● **Your assignment**: The records must be duplicated exactly, with every picture left out.

Page segmentation data:
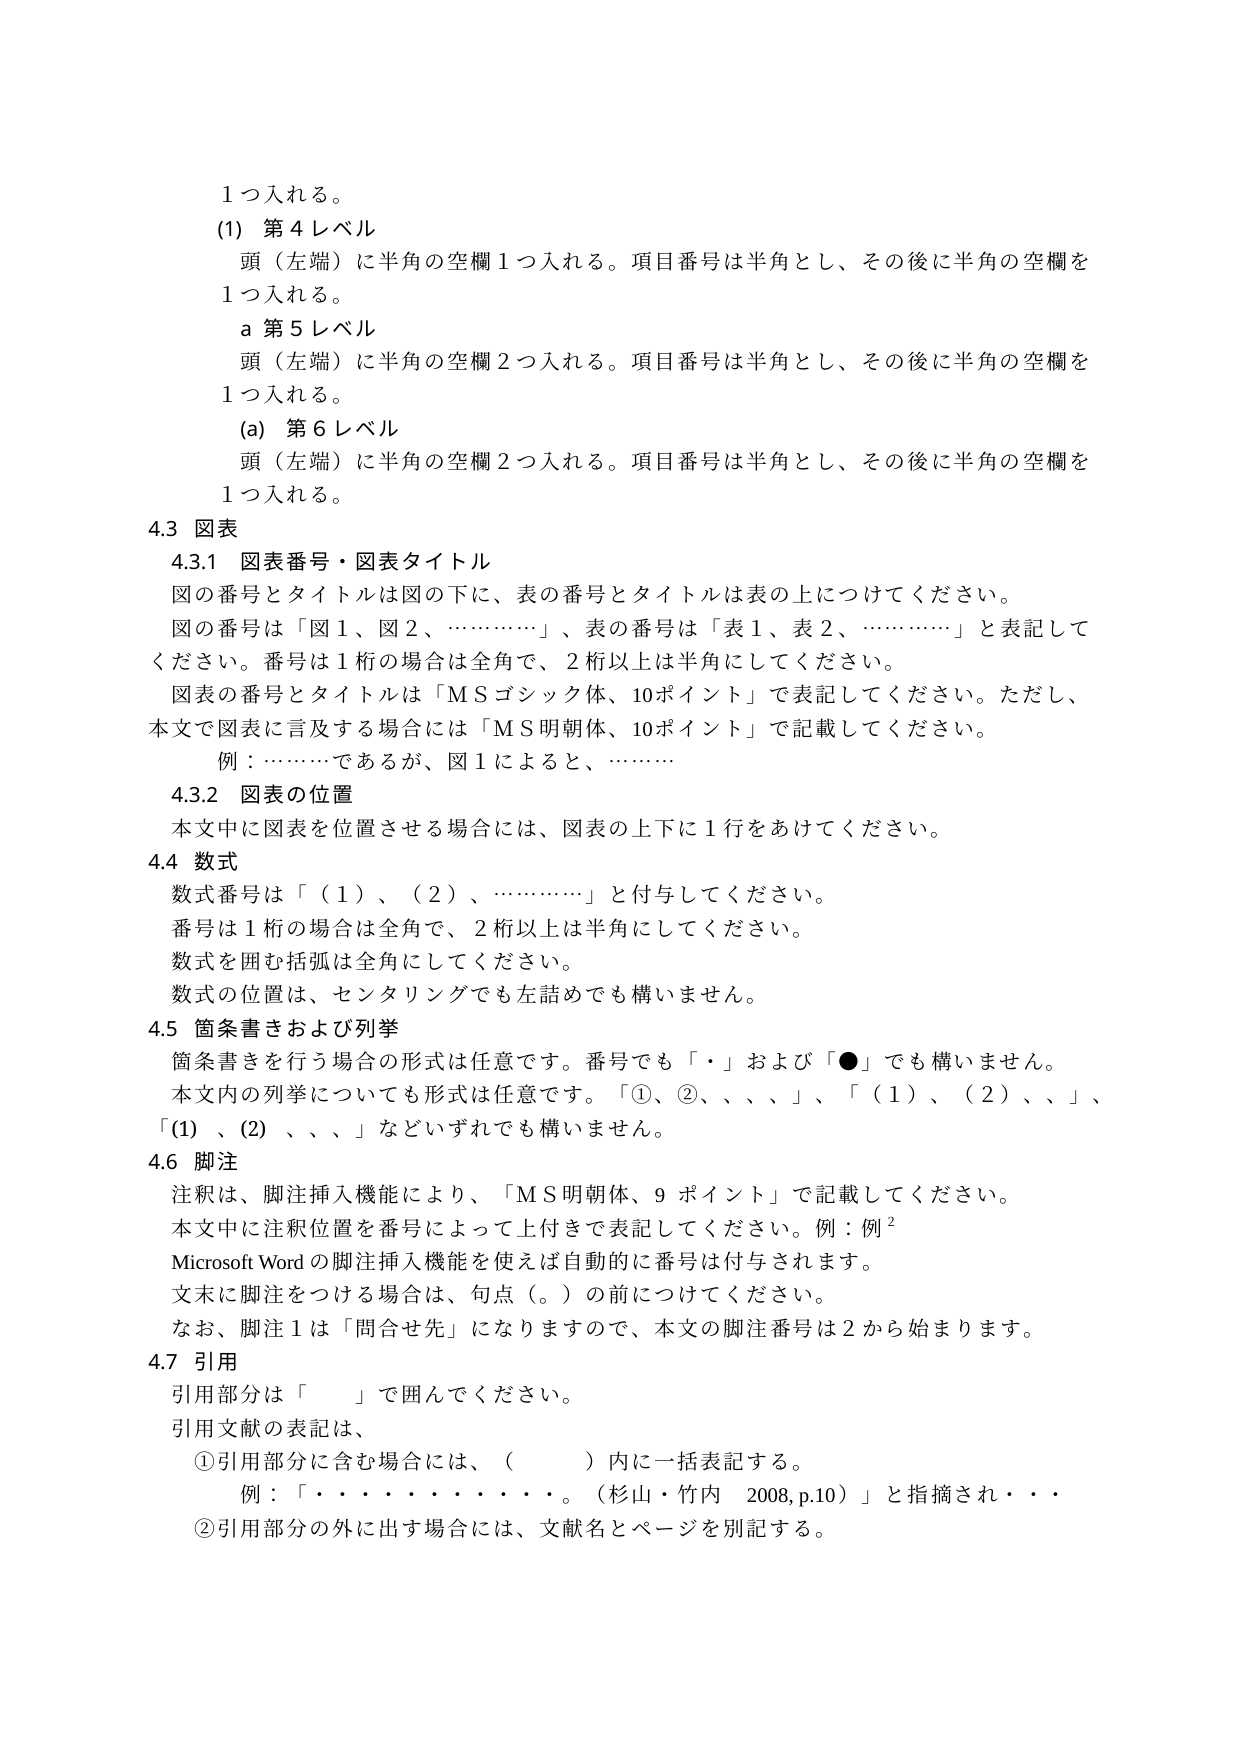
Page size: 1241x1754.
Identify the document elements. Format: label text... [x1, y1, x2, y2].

text 数式番号は「（１）、（２）、…………」と付与してください。 [148, 877, 1092, 911]
text 4.5 箇条書きおよび列挙 [148, 1011, 1092, 1044]
text 本文中に図表を位置させる場合には、図表の上下に１行をあけてください。 [148, 811, 1092, 844]
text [205, 177, 1092, 211]
text 頭（左端）に半角の空欄２つ入れる。項目番号は半角とし、その後に半角の空欄を１つ入れる。 [205, 444, 1092, 511]
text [205, 244, 1092, 311]
text ①引用部分に含む場合には、（ ）内に一括表記する。 [148, 1444, 1092, 1477]
text 4.6 脚注 [148, 1144, 1092, 1177]
text 本文中に注釈位置を番号によって上付きで表記してください。例：例２ [148, 1211, 1092, 1244]
text 引用部分は「 」で囲んでください。 [148, 1377, 1092, 1411]
text 4.3.2 図表の位置 [148, 777, 1092, 811]
text 図の番号とタイトルは図の下に、表の番号とタイトルは表の上につけてください。 [148, 577, 1092, 611]
text (a) 第６レベル [205, 411, 1092, 444]
text 図の番号は「図１、図２、…………」、表の番号は「表１、表２、…………」と表記してください。番号は１桁の場合は全角で、２桁以上は半角にしてください。 [148, 611, 1092, 677]
text 例：………であるが、図１によると、……… [148, 744, 1092, 777]
text (1) 第４レベル [205, 211, 1092, 244]
text ②引用部分の外に出す場合には、文献名とページを別記する。 [148, 1511, 1092, 1544]
text 例：「・・・・・・・・・・・。（杉山・竹内 2008, p.10）」と指摘され・・・ [148, 1477, 1092, 1511]
text 図表の番号とタイトルは「ＭＳゴシック体、10ポイント」で表記してください。ただし、本文で図表に言及する場合には「ＭＳ明朝体、10ポイント」で記載してください。 [148, 677, 1092, 744]
text 4.3.1 図表番号・図表タイトル [148, 544, 1092, 577]
text 本文内の列挙についても形式は任意です。「①、②、、、、」、「（１）、（２）、、」、「(1)、(2)、、、」などいずれでも構いません。 [148, 1077, 1092, 1144]
text 引用文献の表記は、 [148, 1411, 1092, 1444]
text 4.4 数式 [148, 844, 1092, 877]
text 数式を囲む括弧は全角にしてください。 [148, 944, 1092, 977]
text Microsoft Wordの脚注挿入機能を使えば自動的に番号は付与されます。 [148, 1244, 1092, 1277]
text なお、脚注１は「問合せ先」になりますので、本文の脚注番号は２から始まります。 [148, 1311, 1092, 1344]
text 箇条書きを行う場合の形式は任意です。番号でも「・」および「●」でも構いません。 [148, 1044, 1092, 1077]
text 数式の位置は、センタリングでも左詰めでも構いません。 [148, 977, 1092, 1011]
text 4.7 引用 [148, 1344, 1092, 1377]
text a 第５レベル [205, 311, 1092, 344]
text 注釈は、脚注挿入機能により、「ＭＳ明朝体、9ポイント」で記載してください。 [148, 1177, 1092, 1211]
text 番号は１桁の場合は全角で、２桁以上は半角にしてください。 [148, 911, 1092, 944]
text 文末に脚注をつける場合は、句点（。）の前につけてください。 [148, 1277, 1092, 1311]
text 4.3 図表 [148, 511, 1092, 544]
text 頭（左端）に半角の空欄２つ入れる。項目番号は半角とし、その後に半角の空欄を１つ入れる。 [205, 344, 1092, 411]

● **Problem solution**:
Page size: 1241x1754.
Identify the document elements. Format: label text... [x1, y1, x2, y2].

text 数式番号は「（１）、（２）、…………」と付与してください。 [148, 877, 1092, 911]
text 4.5 箇条書きおよび列挙 [148, 1011, 1092, 1044]
text 本文中に図表を位置させる場合には、図表の上下に１行をあけてください。 [148, 811, 1092, 844]
text [205, 177, 1092, 211]
text 頭（左端）に半角の空欄２つ入れる。項目番号は半角とし、その後に半角の空欄を１つ入れる。 [205, 444, 1092, 511]
text [205, 244, 1092, 311]
text ①引用部分に含む場合には、（ ）内に一括表記する。 [148, 1444, 1092, 1477]
text 4.6 脚注 [148, 1144, 1092, 1177]
text 本文中に注釈位置を番号によって上付きで表記してください。例：例２ [148, 1211, 1092, 1244]
text 引用部分は「 」で囲んでください。 [148, 1377, 1092, 1411]
text 4.3.2 図表の位置 [148, 777, 1092, 811]
text 図の番号とタイトルは図の下に、表の番号とタイトルは表の上につけてください。 [148, 577, 1092, 611]
text (a) 第６レベル [205, 411, 1092, 444]
text 図の番号は「図１、図２、…………」、表の番号は「表１、表２、…………」と表記してください。番号は１桁の場合は全角で、２桁以上は半角にしてください。 [148, 611, 1092, 677]
text 例：………であるが、図１によると、……… [148, 744, 1092, 777]
text (1) 第４レベル [205, 211, 1092, 244]
text ②引用部分の外に出す場合には、文献名とページを別記する。 [148, 1511, 1092, 1544]
text 例：「・・・・・・・・・・・。（杉山・竹内 2008, p.10）」と指摘され・・・ [148, 1477, 1092, 1511]
text 図表の番号とタイトルは「ＭＳゴシック体、10ポイント」で表記してください。ただし、本文で図表に言及する場合には「ＭＳ明朝体、10ポイント」で記載してください。 [148, 677, 1092, 744]
text 4.3.1 図表番号・図表タイトル [148, 544, 1092, 577]
text 本文内の列挙についても形式は任意です。「①、②、、、、」、「（１）、（２）、、」、「(1)、(2)、、、」などいずれでも構いません。 [148, 1077, 1092, 1144]
text 引用文献の表記は、 [148, 1411, 1092, 1444]
text 4.4 数式 [148, 844, 1092, 877]
text 数式を囲む括弧は全角にしてください。 [148, 944, 1092, 977]
text Microsoft Wordの脚注挿入機能を使えば自動的に番号は付与されます。 [148, 1244, 1092, 1277]
text なお、脚注１は「問合せ先」になりますので、本文の脚注番号は２から始まります。 [148, 1311, 1092, 1344]
text 箇条書きを行う場合の形式は任意です。番号でも「・」および「●」でも構いません。 [148, 1044, 1092, 1077]
text 数式の位置は、センタリングでも左詰めでも構いません。 [148, 977, 1092, 1011]
text 4.7 引用 [148, 1344, 1092, 1377]
text a 第５レベル [205, 311, 1092, 344]
text 注釈は、脚注挿入機能により、「ＭＳ明朝体、9ポイント」で記載してください。 [148, 1177, 1092, 1211]
text 番号は１桁の場合は全角で、２桁以上は半角にしてください。 [148, 911, 1092, 944]
text 文末に脚注をつける場合は、句点（。）の前につけてください。 [148, 1277, 1092, 1311]
text 4.3 図表 [148, 511, 1092, 544]
text 頭（左端）に半角の空欄２つ入れる。項目番号は半角とし、その後に半角の空欄を１つ入れる。 [205, 344, 1092, 411]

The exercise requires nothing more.